According to Statista and Musically, Napster’s revenue has been dropping since 2016. Its parent company RealNetworks also appears to be in financial difficulties stating in its June 2020 quarterly financials that its current condition raises substantial doubt about its ability to meet its obligations over the next 12 months and, therefore, to continue as a going concern.
To avoid confusion, this is not the same Napster that did not pay royalties to copyright holders. That entity ceased to exist in 2002. It formed in 1999 and operated for approximately three years. In 2001, the company shut down operations because of a court injunction and settled to pay music license holders $26 million for unauthorized use of their music.
To pay the $26 million, Napster attempted to pivot to a subscription-based service but lost most of its customers and could not pay. The company went into bankruptcy and liquidated its assets.
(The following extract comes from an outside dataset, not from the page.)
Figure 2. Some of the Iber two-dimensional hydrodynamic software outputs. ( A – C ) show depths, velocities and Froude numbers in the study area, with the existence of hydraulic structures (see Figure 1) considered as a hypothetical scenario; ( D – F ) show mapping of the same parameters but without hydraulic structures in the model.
In 2002, Roxio purchased Napster’s assets at the bankruptcy auction and held on to them until 2008 when it sold the assets to Best Buy. Best Buy held the asset until 2011 when it sold the assets to Rhapsody, which is owned by RealNetworks. In 2016, Rhapsody changed its name to Napster. RealNetworks owns approximately 84% of Napster.
Napster recently launched a charitable giving program called Napster4Good. Customer starting new subscriptions can choose from thousands of charities. Selected charities will receive a portion of the customer’s monthly subscription charge. While it’s unclear what percentage of the monthly charges will go to the charities, 100% of the first month’s subscription charge will go to each customer’s charity of choice.
Early last month, we reported on several companies in the music industry able to get PPP loans. PPP loans are for companies negatively affected by the COVID-19 pandemic. The loans go to cover eight weeks of payroll for up to $10 million for companies who have under 500 employees and did not reduce their workforce by over 25 percent. Companies may apply for forgiveness and if approved, they may not have to pay back the loans.
Some companies have come under scrutiny for taking out the loans and have since returned the loans. The Los Angeles Lakers and Shake Shack returned their loans. NBC has also recently reported on other companies who have returned their loans without applying for forgiveness.